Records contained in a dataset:
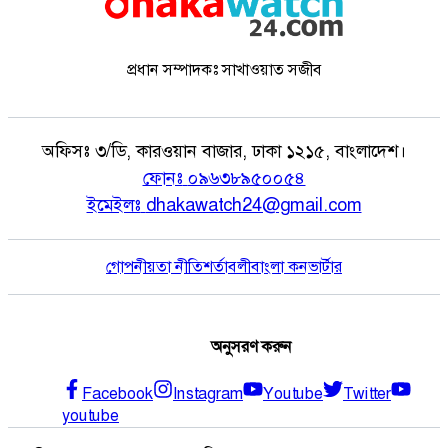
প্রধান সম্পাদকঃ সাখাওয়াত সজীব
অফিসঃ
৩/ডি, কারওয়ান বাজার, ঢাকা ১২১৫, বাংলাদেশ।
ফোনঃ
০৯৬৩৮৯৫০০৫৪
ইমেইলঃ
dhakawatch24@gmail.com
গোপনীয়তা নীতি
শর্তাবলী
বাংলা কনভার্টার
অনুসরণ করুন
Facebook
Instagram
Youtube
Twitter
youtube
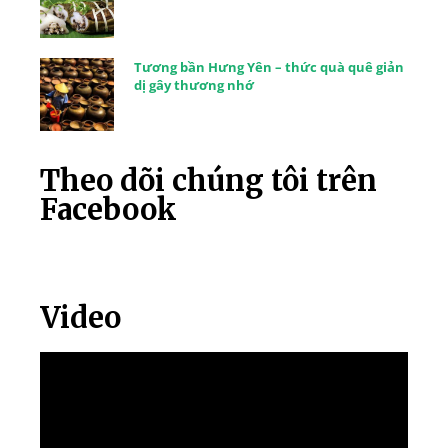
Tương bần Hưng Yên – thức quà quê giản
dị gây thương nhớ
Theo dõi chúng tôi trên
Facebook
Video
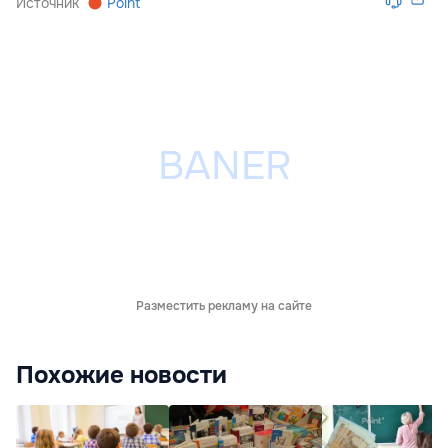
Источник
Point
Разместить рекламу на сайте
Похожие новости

== TASK STATEMENT ==
Retype all the entries word for word; the pictures stay out.

== COMPLETED TASK ==
প্রধান সম্পাদকঃ সাখাওয়াত সজীব
অফিসঃ
৩/ডি, কারওয়ান বাজার, ঢাকা ১২১৫, বাংলাদেশ।
ফোনঃ
০৯৬৩৮৯৫০০৫৪
ইমেইলঃ
dhakawatch24@gmail.com
গোপনীয়তা নীতি
শর্তাবলী
বাংলা কনভার্টার
অনুসরণ করুন
Facebook
Instagram
Youtube
Twitter
youtube
Tương bần Hưng Yên – thức quà quê giản
dị gây thương nhớ
Theo dõi chúng tôi trên
Facebook
Video
Источник
Point
Разместить рекламу на сайте
Похожие новости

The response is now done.